I like how the GPT series of papers show the progression from unsupervised pretraining to few-shot learning, as we realize how much this paradigm can do.

Efficient Fine-tuning and Adaptation

  1. LoRA: Low-Rank Adaptation of Large Language Models (2021) - Efficient fine-tuning method. After this there was a flurry of LoRA variants since it is something people can research on an academic budget. Most can safely be ignored. I like ‘DoRA’ as a better-performing version and LoftQ for quantization-aware LoRA stuff (see also FA-LoRA I think it’s called).

  2. QLoRA: Efficient Finetuning of Quantized LLMs - Efficient fine-tuning with quantization. By the kegend Tim Dettmers, made fine-tuning with quantization practical for so many more people. Check out the answerai posts on this topic for more on scaling and quantization.

Instruction Tuning and Alignment

  1. InstructGPT: Training language models to follow instructions (2022) - Instruction-following using human feedback.

  2. Constitutional AI: Harmlessness from AI Feedback (2022) - AI-assisted approach to alignment.

  3. Direct Preference Optimization: Your Language Model is Secretly a Reward Model (2023) - Simplified approach to RLHF.

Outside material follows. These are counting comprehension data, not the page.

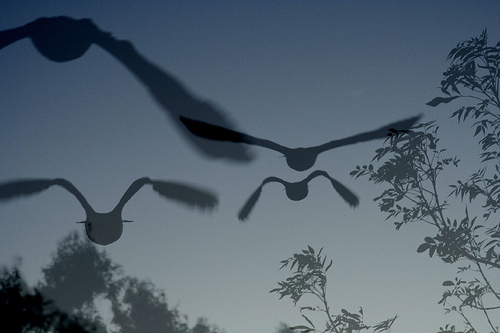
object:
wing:
[1, 177, 92, 213]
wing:
[84, 25, 257, 165]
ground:
[432, 142, 454, 161]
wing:
[318, 112, 427, 152]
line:
[122, 219, 133, 222]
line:
[75, 220, 86, 224]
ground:
[410, 151, 458, 194]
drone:
[176, 112, 429, 173]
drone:
[235, 169, 360, 223]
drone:
[5, 174, 223, 245]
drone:
[5, 16, 256, 164]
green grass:
[227, 163, 369, 228]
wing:
[309, 168, 355, 204]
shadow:
[0, 12, 260, 166]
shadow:
[178, 107, 426, 172]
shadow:
[3, 173, 221, 247]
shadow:
[233, 168, 359, 218]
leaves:
[348, 26, 497, 333]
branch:
[421, 206, 498, 272]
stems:
[429, 172, 449, 230]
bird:
[2, 14, 259, 162]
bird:
[233, 164, 359, 223]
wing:
[178, 115, 286, 157]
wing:
[236, 175, 284, 220]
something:
[0, 175, 221, 247]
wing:
[122, 174, 221, 216]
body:
[284, 180, 308, 202]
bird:
[0, 175, 220, 245]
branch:
[269, 244, 397, 333]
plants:
[270, 21, 500, 333]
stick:
[75, 219, 134, 224]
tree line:
[2, 228, 226, 333]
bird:
[177, 112, 428, 171]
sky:
[0, 1, 499, 331]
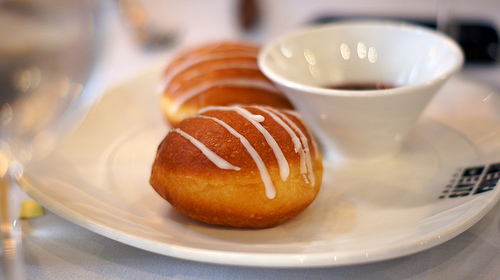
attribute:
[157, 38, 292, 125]
pastry — delicious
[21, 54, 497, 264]
plate — clean, white, crumbless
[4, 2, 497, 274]
table — white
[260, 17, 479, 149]
cup — small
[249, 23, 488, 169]
bowl — small, white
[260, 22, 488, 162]
cup — white, small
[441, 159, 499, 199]
logo — black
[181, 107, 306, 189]
frosting — white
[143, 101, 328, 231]
pastry — delicious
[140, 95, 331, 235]
doughnuts — puffy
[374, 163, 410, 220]
dish — small, round, white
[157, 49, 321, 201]
frosting — white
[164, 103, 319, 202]
stripes — white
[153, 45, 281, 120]
stripes — white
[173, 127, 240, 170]
icing — white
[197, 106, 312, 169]
frosting — white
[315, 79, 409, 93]
sauce — brown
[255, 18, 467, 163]
cup — small, white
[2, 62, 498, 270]
plate — white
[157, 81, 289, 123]
icing — white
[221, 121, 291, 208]
icing — white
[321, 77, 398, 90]
liquid — brown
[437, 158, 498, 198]
writing — black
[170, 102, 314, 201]
frosting — white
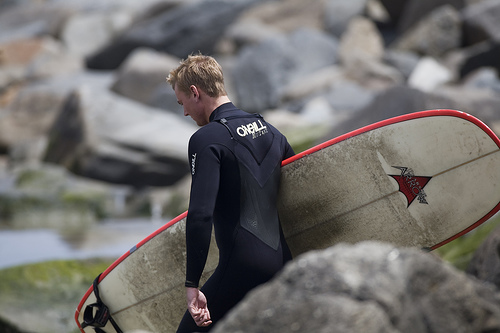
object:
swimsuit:
[175, 102, 296, 332]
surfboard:
[75, 108, 497, 332]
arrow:
[392, 173, 431, 207]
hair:
[166, 53, 223, 95]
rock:
[43, 87, 199, 185]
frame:
[74, 108, 498, 333]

  4. Zephyr: Direct Distillation of LM Alignment (2023) - A good recipe for making ‘aligned’ models based on synthetic data from big models.

  5. Tulu and Tulu 2 applying this recipe and exploring what data works well. Decent emperical papers, lots of insights about things like length skewing LLM-judged scores.

As with LoRA, there was a flurry of DPO variants. See this video of mine for a chat about some of the modifications and why some at leat are useful.

Multi-Modal

  1. Flamingo: a Visual Language Model for Few-Shot Learning - early good VLM. Idefics is open source version.

  2. PaliGemma - shows the approach of glueing a pretrained vision encoder (siglip in this case) to an existing language model (gemma in this case) to get a multi-modal model. Not the first to do it but a nice decent recent paper.

  3. Chameleon (and MoMa - the efficiency upgrade with MoE of Chameleon). From Meta, good look at how early fusion models might end up looking.